In its use of robots, JD.com flips the conventional human-driven fulfillment-center model. In a standard warehouse, people rush around on foot or forklift, grabbing and packing products as orders come in. This is called a picker-to-parts model. JD.com uses a parts-to-picker system, where swarms of football-size robots scurry across fulfillment-center floors to bring racks of materials from shelves to humans waiting to grab and package products. The system increases productivity, preserves worker safety, and cuts costs, the researchers write.

However, to make parts-to-picker work, each of the warehouses’ hundreds of robots must solve the complex problem of which shelves to bring to which packers once every five seconds—without colliding with each other. JD.com initially tried to accomplish this by using off-the-shelf artificial-intelligence software to control the robots, but “commercial software proved too slow,” says Chicago Booth’s Linwei Xin, one of the researchers involved. Because of this, the company found that many of its automated warehouses didn’t ship enough packages to justify the construction costs. 

About five years ago, the researchers began developing algorithms to improve the functioning of the warehouse robots. They broke the problem into discrete layers, or challenges. For example, an integrated management layer meshes fulfillment with other systems such as order processing. Each layer is defined by multiple algorithms, and all are continuously monitored and updated to help the automated centers deal with changing demand and conditions. 

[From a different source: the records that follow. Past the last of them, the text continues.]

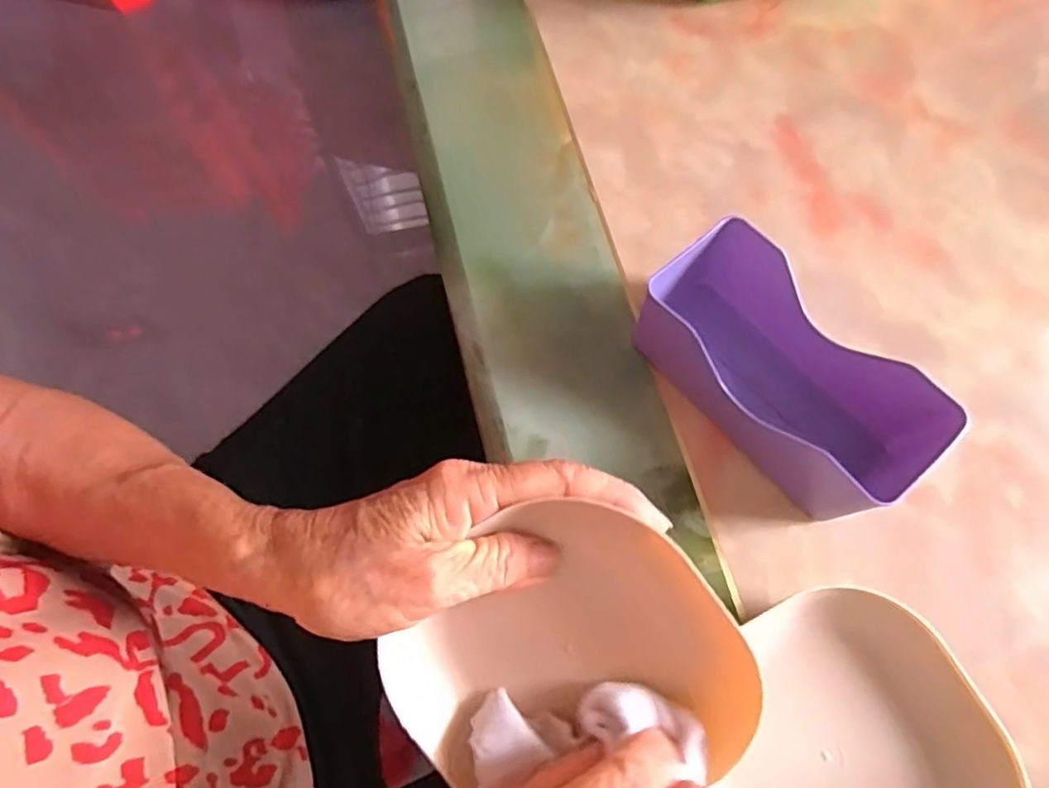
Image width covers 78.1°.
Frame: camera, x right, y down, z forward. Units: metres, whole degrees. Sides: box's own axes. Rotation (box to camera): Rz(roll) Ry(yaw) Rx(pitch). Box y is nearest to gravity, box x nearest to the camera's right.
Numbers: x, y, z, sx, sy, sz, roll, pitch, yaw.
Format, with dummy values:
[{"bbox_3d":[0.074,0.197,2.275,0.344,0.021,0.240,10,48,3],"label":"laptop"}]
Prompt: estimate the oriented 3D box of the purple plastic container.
[{"bbox_3d":[0.129,-0.008,0.328,0.071,0.058,0.149,-41,75,-14],"label":"purple plastic container"}]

The algorithms the researchers created allow the company’s warehouses to function smoothly even when orders accelerate to 10 times normal, as they did during the worst of the coronavirus pandemic, according to the research. While many conventional factories slowed operations or were shut entirely to prevent the spread of the virus during the height of the recent pandemic, JD.com’s warehouses were able to operate thanks to the algorithm-driven parts-to-picker system.

JD.com recorded a decrease in its fulfillment expense ratio (which measures fulfillment costs to sales) to 6.5 percent in 2020 from 7.2 percent in 2016. Also, in 2020, 90 percent of orders sold by JD.com, rather than third-party sellers, were delivered on the same day or the day after they were placed, the researchers report. 

Xin sees potential outside the warehouse, perhaps to control drone or robot delivery of products to urban areas, or to deliver items such as vital medical supplies to hard-to-reach areas. 

However, “100% automation is not ideal,” the researchers write. Even the most automated warehouses still need people to conduct oversight, service the robots, and pack nonstandard items, they note. That said, they also have yet to find a point at which investing in robots yields diminishing benefits.